Friday, January 2, 2009

Vale Helen Suzman 1917- 2009


Leading South African anti-apartheid activist Helen Suzman, who for decades served as a lone voice of parliamentary dissent against white minority rule, died on Thursday at the age of 91. Full SMH article.

Amazing story. I am discovering a lot of interesting women in politics and the arts recently. Like Clara Haskil, the great 20th century pianist, or Shirley Chisholm, Geraldine Ferrera and Barbara Lee - less well known in American politics than Hilary Clinton and Condoleeza Rice.

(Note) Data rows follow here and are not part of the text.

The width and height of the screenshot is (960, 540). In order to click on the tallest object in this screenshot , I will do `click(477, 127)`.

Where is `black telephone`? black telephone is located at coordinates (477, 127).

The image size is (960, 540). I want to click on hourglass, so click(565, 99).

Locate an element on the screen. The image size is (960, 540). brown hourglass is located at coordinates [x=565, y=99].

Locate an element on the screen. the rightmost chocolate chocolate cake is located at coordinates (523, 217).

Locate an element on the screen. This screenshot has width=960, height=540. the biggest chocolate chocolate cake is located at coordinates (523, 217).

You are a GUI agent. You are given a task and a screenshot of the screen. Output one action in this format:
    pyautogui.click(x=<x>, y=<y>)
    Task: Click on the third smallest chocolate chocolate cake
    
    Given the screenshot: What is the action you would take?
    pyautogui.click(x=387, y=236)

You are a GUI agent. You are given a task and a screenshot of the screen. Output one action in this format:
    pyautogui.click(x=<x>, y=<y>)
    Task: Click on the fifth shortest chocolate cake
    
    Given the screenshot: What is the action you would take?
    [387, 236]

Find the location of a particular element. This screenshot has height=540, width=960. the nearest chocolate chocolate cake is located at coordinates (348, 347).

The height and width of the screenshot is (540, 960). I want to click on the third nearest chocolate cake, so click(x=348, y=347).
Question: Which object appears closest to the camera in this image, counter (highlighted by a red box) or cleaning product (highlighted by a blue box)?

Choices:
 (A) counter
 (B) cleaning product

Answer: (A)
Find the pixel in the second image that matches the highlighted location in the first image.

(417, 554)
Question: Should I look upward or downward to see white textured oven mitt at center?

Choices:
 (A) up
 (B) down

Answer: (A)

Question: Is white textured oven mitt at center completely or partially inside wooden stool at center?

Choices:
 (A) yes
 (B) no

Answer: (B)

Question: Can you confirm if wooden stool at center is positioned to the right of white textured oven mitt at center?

Helen Suzman was a privileged young Jewish white woman in South Africa who dropped out of university to marry and live the good life. She then got tired of horse riding, dancing and parties, went back to university and became politicized.
From 1961 to 1974, she was the Progressive Party's sole representative and the lone liberal voice in the white-only Parliament and used her debating time to rail against forced removals, racial inequalities, the erosion of the rule of law, capital punishment, torture, censorship, police abuses and other trademarks of white minority rule.

Her two main targets became segregation - which saw about 3.5 million blacks removed from their homes - and the laws that allowed the state to detain political opponents without trial for 90 days.

An apartheid minister once told her in Parliament: "You put these questions just to embarrass South Africa overseas", to which she replied: "It is not my questions that embarrass South Africa, it is your answers."